Marine pollution, including Marine Debris and Oil Spills, poses a serious environmental threat that requires systematic monitoring. While satellite observations and machine learning models have been widely applied in this domain, the use of advanced deep learning techniques remains limited. To support progress in this area, we construct a new annotated Sentinel-1 SAR dataset derived from the MADOS Sentinel-2 marine pollution dataset, including labels for oil spills, sea surface, look-alikes, ships, and offshore platforms. We evaluate several deep learning architectures on this dataset, including traditional models such as U-Net, state-of-the-art segmentation models such as SegNeXt and domain-specific frameworks such as MariNeXt.
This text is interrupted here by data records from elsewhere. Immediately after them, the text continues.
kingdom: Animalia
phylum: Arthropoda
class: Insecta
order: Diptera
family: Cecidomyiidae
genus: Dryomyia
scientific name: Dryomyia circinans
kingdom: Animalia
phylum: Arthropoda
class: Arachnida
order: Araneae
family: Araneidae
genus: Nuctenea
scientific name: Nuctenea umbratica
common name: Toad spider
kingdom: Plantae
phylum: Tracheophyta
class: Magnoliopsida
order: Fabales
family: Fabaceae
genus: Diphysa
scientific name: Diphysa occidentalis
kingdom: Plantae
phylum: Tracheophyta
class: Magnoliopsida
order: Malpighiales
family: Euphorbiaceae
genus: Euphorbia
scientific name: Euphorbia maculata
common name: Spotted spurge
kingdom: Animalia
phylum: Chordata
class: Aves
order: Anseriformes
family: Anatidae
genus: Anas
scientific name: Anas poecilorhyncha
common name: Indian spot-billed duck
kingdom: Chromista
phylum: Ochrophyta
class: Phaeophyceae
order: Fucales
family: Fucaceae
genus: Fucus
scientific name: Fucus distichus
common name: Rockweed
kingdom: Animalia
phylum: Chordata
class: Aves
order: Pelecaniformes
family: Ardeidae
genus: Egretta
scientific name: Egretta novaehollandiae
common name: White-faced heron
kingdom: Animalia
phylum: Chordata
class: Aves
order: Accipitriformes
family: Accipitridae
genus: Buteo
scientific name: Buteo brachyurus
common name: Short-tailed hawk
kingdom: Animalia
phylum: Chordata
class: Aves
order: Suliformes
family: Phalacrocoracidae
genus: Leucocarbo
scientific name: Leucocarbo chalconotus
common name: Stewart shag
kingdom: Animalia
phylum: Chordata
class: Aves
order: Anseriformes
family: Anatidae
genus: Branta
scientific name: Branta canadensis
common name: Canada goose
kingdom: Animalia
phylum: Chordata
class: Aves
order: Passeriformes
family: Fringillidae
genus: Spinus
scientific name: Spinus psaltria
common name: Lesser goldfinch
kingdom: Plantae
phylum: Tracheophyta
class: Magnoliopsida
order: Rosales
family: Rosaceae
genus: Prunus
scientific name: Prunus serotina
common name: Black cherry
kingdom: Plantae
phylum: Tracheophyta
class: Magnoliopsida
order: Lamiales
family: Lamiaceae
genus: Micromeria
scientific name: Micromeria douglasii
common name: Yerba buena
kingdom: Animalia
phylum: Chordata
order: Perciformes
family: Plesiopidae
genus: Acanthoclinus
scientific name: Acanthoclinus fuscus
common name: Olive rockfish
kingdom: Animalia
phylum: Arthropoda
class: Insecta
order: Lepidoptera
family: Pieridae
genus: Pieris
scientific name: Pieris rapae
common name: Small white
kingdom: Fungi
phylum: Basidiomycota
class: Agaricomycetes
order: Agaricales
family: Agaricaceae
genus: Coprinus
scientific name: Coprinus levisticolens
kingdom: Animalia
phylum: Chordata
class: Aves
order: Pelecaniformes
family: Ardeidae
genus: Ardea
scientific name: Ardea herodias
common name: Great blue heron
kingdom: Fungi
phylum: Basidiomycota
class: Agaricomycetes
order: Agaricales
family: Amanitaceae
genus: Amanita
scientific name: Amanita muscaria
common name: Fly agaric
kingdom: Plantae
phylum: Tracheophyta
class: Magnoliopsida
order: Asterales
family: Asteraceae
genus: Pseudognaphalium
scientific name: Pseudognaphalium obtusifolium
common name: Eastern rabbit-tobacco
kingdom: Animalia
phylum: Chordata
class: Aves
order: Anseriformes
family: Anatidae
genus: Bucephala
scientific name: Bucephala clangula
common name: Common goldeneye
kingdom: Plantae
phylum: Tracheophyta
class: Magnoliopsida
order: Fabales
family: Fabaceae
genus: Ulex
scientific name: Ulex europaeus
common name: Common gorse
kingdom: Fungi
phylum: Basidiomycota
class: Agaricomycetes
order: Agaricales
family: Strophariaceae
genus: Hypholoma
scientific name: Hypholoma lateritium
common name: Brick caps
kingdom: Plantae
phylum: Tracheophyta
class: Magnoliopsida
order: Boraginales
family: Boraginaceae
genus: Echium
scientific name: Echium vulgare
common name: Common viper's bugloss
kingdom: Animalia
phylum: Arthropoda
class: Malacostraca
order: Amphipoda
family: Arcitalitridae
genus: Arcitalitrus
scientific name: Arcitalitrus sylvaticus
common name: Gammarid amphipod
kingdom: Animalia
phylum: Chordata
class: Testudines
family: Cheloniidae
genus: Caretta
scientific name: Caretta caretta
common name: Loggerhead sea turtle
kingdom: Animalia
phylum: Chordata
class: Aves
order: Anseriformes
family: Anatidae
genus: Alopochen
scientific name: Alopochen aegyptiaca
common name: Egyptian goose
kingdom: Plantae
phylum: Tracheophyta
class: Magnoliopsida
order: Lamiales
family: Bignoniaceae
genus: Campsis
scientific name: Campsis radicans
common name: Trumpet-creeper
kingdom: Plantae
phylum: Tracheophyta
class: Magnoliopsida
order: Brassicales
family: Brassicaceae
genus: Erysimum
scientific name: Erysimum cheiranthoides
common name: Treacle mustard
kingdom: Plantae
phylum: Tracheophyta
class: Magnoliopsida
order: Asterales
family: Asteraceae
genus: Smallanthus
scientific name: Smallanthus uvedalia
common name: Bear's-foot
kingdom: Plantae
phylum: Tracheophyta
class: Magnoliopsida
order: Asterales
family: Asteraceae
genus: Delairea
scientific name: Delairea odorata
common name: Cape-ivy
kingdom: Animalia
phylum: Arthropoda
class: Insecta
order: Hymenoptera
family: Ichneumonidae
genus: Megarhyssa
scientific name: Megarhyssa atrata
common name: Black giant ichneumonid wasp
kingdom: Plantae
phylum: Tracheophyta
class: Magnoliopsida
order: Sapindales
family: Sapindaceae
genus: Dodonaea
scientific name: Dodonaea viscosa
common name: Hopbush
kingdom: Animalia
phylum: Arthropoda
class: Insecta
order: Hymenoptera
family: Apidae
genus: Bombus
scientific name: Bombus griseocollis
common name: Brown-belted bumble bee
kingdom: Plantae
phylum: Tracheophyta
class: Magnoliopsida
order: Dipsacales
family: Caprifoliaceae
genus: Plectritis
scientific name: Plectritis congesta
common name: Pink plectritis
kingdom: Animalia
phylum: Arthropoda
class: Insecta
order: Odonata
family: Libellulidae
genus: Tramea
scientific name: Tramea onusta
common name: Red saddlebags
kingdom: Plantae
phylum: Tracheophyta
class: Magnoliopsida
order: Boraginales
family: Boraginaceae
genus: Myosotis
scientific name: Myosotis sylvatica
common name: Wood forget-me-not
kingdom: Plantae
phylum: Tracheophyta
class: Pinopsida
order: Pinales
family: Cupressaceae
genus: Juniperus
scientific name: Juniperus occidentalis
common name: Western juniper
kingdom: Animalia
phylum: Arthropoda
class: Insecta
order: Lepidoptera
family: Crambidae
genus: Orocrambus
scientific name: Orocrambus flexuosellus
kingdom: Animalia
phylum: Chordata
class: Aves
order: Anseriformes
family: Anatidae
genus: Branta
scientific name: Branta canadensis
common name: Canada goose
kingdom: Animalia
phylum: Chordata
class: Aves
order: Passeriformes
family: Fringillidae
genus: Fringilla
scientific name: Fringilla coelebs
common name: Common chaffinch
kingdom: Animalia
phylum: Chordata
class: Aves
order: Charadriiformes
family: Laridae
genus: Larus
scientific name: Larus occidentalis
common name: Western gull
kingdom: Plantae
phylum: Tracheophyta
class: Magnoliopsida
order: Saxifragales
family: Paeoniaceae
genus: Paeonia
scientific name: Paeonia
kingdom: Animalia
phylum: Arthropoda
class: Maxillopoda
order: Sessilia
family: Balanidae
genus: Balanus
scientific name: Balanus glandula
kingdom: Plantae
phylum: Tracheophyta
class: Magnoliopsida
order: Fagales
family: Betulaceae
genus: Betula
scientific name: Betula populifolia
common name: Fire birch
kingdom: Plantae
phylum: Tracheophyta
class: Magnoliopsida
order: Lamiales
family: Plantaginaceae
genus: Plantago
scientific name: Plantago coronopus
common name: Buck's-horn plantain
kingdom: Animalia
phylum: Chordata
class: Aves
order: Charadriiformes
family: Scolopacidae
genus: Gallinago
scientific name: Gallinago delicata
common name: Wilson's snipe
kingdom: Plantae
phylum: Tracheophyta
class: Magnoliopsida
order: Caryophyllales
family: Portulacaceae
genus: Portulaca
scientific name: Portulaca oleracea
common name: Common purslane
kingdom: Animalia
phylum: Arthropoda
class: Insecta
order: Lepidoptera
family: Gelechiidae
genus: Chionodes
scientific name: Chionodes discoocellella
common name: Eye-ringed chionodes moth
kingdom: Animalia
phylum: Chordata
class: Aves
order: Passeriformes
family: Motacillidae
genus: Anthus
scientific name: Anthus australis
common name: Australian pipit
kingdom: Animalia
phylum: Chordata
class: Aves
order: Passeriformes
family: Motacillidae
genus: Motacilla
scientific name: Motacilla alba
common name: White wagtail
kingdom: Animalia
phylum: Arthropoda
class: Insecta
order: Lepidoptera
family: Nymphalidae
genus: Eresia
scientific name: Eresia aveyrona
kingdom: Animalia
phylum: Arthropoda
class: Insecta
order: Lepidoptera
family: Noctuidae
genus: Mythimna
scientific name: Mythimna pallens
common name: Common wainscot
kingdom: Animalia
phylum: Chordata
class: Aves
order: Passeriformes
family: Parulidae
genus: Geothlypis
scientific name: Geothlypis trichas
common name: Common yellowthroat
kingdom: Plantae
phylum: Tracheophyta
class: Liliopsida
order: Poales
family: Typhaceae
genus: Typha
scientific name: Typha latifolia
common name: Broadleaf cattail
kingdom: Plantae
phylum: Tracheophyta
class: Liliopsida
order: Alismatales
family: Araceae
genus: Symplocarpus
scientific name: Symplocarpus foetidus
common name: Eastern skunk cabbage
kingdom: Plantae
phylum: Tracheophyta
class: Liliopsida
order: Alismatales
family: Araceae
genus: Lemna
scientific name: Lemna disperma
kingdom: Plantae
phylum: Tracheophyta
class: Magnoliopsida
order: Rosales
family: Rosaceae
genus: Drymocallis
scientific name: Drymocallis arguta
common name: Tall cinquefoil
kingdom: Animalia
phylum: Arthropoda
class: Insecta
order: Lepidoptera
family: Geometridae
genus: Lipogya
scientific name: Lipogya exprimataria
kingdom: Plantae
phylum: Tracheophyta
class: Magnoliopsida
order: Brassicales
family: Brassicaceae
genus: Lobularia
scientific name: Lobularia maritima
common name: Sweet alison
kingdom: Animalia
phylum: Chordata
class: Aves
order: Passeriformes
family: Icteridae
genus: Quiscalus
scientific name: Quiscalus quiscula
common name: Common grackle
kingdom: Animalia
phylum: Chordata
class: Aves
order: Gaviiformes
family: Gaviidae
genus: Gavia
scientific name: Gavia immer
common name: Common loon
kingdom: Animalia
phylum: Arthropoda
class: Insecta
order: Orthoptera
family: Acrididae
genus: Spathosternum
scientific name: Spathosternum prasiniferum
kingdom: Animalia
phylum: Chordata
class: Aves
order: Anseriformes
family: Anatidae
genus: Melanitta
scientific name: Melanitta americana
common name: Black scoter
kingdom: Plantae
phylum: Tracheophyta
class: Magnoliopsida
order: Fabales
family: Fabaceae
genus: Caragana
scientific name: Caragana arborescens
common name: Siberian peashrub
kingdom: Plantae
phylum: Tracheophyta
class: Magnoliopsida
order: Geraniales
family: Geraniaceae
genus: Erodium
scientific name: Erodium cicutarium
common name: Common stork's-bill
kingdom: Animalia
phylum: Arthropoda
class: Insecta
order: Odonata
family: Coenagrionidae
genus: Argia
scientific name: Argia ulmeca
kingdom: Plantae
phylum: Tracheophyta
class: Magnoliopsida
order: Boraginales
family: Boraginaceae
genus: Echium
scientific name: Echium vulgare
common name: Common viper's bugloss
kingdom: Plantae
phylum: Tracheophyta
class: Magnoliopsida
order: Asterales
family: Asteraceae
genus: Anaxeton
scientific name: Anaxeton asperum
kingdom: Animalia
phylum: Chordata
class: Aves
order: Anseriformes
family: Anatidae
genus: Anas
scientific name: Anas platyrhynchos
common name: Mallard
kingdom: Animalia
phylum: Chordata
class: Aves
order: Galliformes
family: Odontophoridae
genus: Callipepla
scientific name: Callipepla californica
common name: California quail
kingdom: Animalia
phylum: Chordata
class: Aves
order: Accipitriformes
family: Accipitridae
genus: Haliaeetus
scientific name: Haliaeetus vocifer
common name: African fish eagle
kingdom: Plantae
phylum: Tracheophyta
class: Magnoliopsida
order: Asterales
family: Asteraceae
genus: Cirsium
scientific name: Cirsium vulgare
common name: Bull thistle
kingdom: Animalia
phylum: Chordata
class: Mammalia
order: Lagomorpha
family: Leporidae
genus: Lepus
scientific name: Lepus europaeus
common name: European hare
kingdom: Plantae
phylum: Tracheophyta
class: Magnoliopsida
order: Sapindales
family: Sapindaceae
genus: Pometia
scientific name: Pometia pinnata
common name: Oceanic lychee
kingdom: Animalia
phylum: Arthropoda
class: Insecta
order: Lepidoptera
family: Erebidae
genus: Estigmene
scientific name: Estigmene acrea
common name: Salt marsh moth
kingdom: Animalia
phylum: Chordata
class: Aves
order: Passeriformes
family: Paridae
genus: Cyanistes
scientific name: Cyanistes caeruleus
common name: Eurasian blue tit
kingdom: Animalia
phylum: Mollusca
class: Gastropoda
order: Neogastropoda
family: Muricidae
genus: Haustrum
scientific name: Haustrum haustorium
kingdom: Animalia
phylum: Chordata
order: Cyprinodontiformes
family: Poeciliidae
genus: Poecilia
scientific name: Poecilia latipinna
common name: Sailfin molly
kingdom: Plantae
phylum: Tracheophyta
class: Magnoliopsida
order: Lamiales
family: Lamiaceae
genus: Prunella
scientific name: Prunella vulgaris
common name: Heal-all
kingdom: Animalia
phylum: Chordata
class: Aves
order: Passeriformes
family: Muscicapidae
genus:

Our results show that MariNeXt achieves the best performance with an F₁-macro score of 92.7%, significantly outperforming U-Net and SegNeXt. Qualitative analysis using paired Sentinel-2 imagery further validates these findings. The study also highlights the persistent difficulty of detecting marine debris in SAR imagery, particularly when complementary optical data are unavailable.

5:00pm - 5:15pm

A coarse-to-fine cross-view localization framework with BEV-guided retrieval and fine-grained pose alignment

Qiong Wu¹, Panwang Xia¹, Yi Wan^1,2, Xinyi Liu^1,2, Yongxiang Yao¹, Dong Wei¹, Yongjun Zhang^1,2

¹Wuhan University, China, People's Republic of; ²Technology Innovation Center for Collaborative Applications of Natural Resources Data in GBA, Ministry of Natural Resources, Guangzhou, 510075, Guangdong, China

This paper introduces a coarse-to-fine cross-view localization framework that unifies image-level retrieval and geometry-level alignment within a single pipeline. The proposed approach first employs a Bird’s-Eye-View (BEV)-guided retrieval module to establish a perspective-consistent intermediary space, enhancing cross-view consistency and retrieval precision. In the fine stage, a geometry-aware alignment module estimates the 3-DoF pose through interpretable point-plane matching based on BEV correspondences. This hierarchical design bridges global retrieval and local geometric reasoning, achieving both scalability and high localization accuracy. Extensive experiments on the VIGOR benchmark demonstrate that the proposed framework achieves state-of-the-art performance in both retrieval and alignment, significantly improving end-to-end localization precision while maintaining computational efficiency.